Arab world artists invited to submit proposals for $100,000 grant

  • The King Abdulaziz Center for World Culture’s Ithra Art Prize is the Middle East’s largest art fund

DHAHRAN, SAUDI ARABIA, FEBRUARY 1, 2023 –Calling all established artists! The King Abdulaziz Center for World Culture (Ithra) invites contemporary artists from or based in the Arab world to enter the Ithra Art Prize for the opportunity to receive $100,000 to bring their proposal to life. Ithra is one of Saudi Arabia’s leading cultural entities, and the open call for its 5th Ithra Art Prize, the region’s largest art grant, closes on April 1, 2023.

The Ithra Art Prize is open to established contemporary artists and art collectives from the 22 Arab countries (Algeria, Bahrain, Comoros, Djibouti, Egypt, Iraq, Jordan, Kuwait, Lebanon, Libya, Mauritania, Morocco, Oman, Palestine, Qatar, Saudi Arabia, Somalia, Sudan, Syria, Tunisia, UAE and Yemen). International artists who have lived in these countries for at least 10 years are also eligible to apply.

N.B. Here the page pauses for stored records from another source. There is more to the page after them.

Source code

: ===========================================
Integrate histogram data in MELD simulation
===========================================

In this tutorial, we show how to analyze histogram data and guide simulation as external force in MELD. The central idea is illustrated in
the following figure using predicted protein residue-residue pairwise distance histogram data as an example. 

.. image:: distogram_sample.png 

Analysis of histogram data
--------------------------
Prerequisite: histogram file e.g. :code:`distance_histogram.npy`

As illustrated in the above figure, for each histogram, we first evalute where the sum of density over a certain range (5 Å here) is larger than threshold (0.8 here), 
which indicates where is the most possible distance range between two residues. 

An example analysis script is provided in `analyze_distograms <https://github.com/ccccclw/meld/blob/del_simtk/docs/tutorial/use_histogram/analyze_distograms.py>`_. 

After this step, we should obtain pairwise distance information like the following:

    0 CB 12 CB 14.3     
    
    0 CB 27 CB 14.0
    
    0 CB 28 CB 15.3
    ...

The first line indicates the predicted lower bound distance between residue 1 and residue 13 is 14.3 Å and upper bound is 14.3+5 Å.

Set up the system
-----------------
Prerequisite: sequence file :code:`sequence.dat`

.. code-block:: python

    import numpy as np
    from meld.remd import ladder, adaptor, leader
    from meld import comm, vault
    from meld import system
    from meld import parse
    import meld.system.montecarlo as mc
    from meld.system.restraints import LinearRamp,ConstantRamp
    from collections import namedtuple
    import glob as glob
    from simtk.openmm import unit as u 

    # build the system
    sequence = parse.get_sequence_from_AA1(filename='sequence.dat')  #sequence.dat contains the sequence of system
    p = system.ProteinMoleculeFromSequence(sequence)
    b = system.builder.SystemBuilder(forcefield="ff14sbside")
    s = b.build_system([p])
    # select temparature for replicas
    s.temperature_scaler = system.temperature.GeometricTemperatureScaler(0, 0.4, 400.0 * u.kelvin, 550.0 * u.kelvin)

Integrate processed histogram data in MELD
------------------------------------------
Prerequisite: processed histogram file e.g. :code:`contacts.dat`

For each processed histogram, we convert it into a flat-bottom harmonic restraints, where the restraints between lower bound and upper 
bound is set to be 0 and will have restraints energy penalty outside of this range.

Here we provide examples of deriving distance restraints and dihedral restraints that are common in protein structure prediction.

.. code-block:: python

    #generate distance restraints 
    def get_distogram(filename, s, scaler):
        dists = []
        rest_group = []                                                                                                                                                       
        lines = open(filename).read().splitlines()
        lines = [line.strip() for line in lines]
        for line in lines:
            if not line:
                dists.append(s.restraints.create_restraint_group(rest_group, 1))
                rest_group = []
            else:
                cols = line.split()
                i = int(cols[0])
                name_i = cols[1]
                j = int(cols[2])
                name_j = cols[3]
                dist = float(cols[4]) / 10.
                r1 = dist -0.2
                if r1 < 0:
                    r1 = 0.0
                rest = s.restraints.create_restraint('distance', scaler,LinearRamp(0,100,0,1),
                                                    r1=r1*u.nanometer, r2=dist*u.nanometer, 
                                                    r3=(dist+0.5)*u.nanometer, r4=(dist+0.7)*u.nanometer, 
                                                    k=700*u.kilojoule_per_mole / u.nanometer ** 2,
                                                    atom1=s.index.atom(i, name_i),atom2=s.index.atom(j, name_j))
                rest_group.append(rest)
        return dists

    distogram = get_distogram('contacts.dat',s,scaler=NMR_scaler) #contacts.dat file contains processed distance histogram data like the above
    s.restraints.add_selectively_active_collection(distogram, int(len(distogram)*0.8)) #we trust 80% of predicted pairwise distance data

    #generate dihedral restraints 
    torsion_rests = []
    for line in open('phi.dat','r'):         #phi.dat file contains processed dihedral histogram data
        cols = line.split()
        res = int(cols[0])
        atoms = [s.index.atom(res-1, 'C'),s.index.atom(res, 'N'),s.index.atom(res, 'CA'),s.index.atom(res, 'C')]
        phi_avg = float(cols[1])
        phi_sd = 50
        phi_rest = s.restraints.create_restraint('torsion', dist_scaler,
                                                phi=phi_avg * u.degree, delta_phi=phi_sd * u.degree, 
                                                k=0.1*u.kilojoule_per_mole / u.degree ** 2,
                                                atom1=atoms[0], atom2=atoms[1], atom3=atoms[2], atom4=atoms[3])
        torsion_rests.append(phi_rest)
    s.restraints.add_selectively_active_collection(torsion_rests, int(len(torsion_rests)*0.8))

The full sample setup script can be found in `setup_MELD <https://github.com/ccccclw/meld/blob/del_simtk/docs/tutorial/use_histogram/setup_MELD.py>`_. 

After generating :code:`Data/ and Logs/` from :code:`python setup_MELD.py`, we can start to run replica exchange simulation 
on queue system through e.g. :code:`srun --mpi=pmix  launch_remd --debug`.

The winner will be announced on May 15, and the 2023 winning artwork will be unveiled as part of Ithra’s 5th anniversary celebrations in June. Launched in 2017, the Ithra Art Prize was presented in collaboration with Art Dubai for its first three editions. The 4th edition’s winning artwork was unveiled with the Diriyah Biennale Foundation at the Kingdom’s inaugural biennale.

“The Ithra Art Prize reaffirms Ithra’s commitment to developing the creative industries in the Kingdom, the region and the wider world,” said Farah Abushullaih, Head of Museum at Ithra. “As one of the largest art grants internationally, we support artists from and based in the Arab world to develop important and meaningful work. “The Ithra Art Prize aims to inspire creative thought, broaden cultural horizons and enable talent while empowering the art ecosystem.”

UAE-based Ayman Zedani was the inaugural winner with his spatial installation Mēm, while London-based Daniah Al Saleh won the second edition for Sawtam – a digital, audio-visual presentation based on the phonemes of the Arabic language. Saudi-based Fahad bin Naif won the third edition for his installation Rakhm, meaning “incubation”, and Berlin-based Tunisian-Ukrainian artist Nadia Kaabi-Linke won for E Pluribus Unum – A Modern Fossil, which takes a reflective look at the effects of the pandemic on the travel industry and how humanity measures progress and economic growth.